Dick Holm, also known as Richard L. Holm, was an American CIA Operations Officer who served under 13 CIA directors and was awarded with the Distinguished Intelligence Medal, the CIA's highest award.

==Career==
===Early career and plane crash===
Holm joined the CIA in 1961, and in his first assignment served in the CIA's secret war in Laos against the communists in the lead-up to the Vietnam War. Holm was then posted to the Congo and suffered near-fatal burns over 35% of his body from a plane crash. His horrific burns were treated by local tribesmen with a black paste made of snake oil and tree bark. He remained in their care for 10 days until he was finally rescued and quickly sent back to America for medical care.

===Return to service===

His body permanently scarred, Holm returned to service after two years of extensive medical care in the United States, serving for several more decades in the CIA and achieving legendary status within the Agency. Holm was stationed in Hong Kong from 1970 to 1973 and 1978 to 1981. Holm served as station chief in Brussels from 1985 to 1988. He was instrumental in anti–terrorism operations during Carlos the Jackal’s international terror campaign.

===Paris===
Holm's final assignment was Chief of the CIA Station in Paris, where he was held responsible when French authorities uncovered a CIA operation involving economic espionage. In the operation, a female American CIA undercover operative, posing as the representative of a US non-profit, enjoyed clandestine meetings with a French official to obtain secret trade information. The American operative fell in love with the French official and allegedly behaved irresponsibly, her lack of discretion leading to the discovery of the operation.
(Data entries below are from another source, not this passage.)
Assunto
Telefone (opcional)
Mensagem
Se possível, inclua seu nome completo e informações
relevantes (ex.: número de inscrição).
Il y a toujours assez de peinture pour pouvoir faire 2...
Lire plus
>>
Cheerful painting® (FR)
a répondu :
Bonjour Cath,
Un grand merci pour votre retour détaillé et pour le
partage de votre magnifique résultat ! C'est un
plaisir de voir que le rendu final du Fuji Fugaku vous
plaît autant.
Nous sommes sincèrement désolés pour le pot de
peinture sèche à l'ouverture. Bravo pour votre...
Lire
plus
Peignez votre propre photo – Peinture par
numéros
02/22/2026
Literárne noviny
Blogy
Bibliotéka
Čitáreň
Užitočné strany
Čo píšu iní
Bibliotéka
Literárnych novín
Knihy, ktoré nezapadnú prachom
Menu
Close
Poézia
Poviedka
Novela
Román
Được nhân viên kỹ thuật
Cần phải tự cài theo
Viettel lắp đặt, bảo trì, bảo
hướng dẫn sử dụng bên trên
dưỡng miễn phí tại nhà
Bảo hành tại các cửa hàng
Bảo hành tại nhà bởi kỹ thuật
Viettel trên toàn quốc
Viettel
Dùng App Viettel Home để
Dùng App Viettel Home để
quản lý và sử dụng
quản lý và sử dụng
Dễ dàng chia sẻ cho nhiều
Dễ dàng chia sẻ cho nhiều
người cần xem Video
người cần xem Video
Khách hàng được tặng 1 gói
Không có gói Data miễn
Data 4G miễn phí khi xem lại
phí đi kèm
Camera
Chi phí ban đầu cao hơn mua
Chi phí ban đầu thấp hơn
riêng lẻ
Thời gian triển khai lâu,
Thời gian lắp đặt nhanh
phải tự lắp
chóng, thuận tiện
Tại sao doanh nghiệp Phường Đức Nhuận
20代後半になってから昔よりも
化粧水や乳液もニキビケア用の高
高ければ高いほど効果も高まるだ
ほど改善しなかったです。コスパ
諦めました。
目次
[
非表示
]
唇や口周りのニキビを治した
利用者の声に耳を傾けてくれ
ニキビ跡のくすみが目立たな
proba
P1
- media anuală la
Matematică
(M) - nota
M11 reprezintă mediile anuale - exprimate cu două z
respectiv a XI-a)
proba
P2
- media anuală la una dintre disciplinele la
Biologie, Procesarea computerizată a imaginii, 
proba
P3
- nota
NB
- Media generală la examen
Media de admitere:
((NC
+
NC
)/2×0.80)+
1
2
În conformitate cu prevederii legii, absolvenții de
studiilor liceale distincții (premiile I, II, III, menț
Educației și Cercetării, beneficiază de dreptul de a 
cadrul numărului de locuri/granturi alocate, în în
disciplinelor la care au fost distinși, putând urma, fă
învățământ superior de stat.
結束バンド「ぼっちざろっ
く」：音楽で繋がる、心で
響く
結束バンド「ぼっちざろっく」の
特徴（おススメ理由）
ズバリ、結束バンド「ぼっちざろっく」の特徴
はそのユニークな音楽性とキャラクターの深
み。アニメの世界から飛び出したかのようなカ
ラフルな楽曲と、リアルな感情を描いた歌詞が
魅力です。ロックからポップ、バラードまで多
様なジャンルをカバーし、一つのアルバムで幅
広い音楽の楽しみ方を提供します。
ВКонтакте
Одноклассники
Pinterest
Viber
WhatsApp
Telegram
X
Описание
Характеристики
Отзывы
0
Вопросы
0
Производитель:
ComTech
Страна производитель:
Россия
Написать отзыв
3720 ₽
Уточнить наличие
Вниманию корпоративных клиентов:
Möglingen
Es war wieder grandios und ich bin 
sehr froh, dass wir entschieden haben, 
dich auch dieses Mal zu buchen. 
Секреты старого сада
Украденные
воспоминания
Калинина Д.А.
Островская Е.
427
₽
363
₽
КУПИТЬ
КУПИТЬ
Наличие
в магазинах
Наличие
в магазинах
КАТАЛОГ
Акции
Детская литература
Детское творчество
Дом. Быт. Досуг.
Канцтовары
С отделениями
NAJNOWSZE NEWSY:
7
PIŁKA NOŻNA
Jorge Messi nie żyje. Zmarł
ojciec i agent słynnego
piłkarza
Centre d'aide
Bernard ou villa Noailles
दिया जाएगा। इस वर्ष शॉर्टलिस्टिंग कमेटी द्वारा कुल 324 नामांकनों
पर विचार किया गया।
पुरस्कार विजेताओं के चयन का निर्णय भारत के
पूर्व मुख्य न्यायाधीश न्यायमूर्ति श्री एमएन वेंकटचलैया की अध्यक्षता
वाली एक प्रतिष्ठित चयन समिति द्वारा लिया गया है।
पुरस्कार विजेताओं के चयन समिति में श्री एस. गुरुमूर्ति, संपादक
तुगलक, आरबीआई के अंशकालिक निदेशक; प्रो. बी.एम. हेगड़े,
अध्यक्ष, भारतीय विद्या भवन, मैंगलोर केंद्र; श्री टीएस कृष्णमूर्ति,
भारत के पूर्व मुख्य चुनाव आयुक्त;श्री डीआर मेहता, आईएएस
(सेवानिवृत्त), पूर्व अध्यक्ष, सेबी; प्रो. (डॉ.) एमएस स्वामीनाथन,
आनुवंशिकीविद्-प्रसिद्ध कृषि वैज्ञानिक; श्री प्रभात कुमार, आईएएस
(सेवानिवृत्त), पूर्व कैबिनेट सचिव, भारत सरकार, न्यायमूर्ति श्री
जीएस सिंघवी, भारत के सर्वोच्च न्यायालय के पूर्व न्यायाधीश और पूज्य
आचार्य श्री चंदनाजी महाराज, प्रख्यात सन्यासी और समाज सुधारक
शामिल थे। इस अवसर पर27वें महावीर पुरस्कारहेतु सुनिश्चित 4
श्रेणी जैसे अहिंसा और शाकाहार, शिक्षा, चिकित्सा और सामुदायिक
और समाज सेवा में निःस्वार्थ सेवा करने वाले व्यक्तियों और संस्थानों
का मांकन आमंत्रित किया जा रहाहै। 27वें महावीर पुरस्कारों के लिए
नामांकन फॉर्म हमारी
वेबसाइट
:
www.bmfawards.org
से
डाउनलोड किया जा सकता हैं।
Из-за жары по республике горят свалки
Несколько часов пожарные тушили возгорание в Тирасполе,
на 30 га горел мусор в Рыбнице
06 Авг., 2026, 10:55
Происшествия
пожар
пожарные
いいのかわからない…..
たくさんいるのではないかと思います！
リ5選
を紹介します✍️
Holm was publicly expelled by the French Government along with several other CIA agents posing as diplomats; Holm denied responsibility by claiming the American operative hid her romantic relationship with the French official from the CIA. According to Christopher Lynch, Dick Holm unfairly made the American operative the scapegoat for a series of problems at the station despite her having '"had little or nothing to do with some of the cases and officers involved."

==Legacy==
In 2004, Holm published his memoirs, The American Agent (ISBN 1-903608-14-7). Another volume of his memoirs, The Craft We Chose: My Life in the CIA, was published in August 2011 by Mountain Lake Press (ISBN 978-0-9814773-7-4).

Holm's life in the Central Intelligence Agency is being chronicled in the 2015 documentary film Back to the Shadows: A CIA Officer's Story.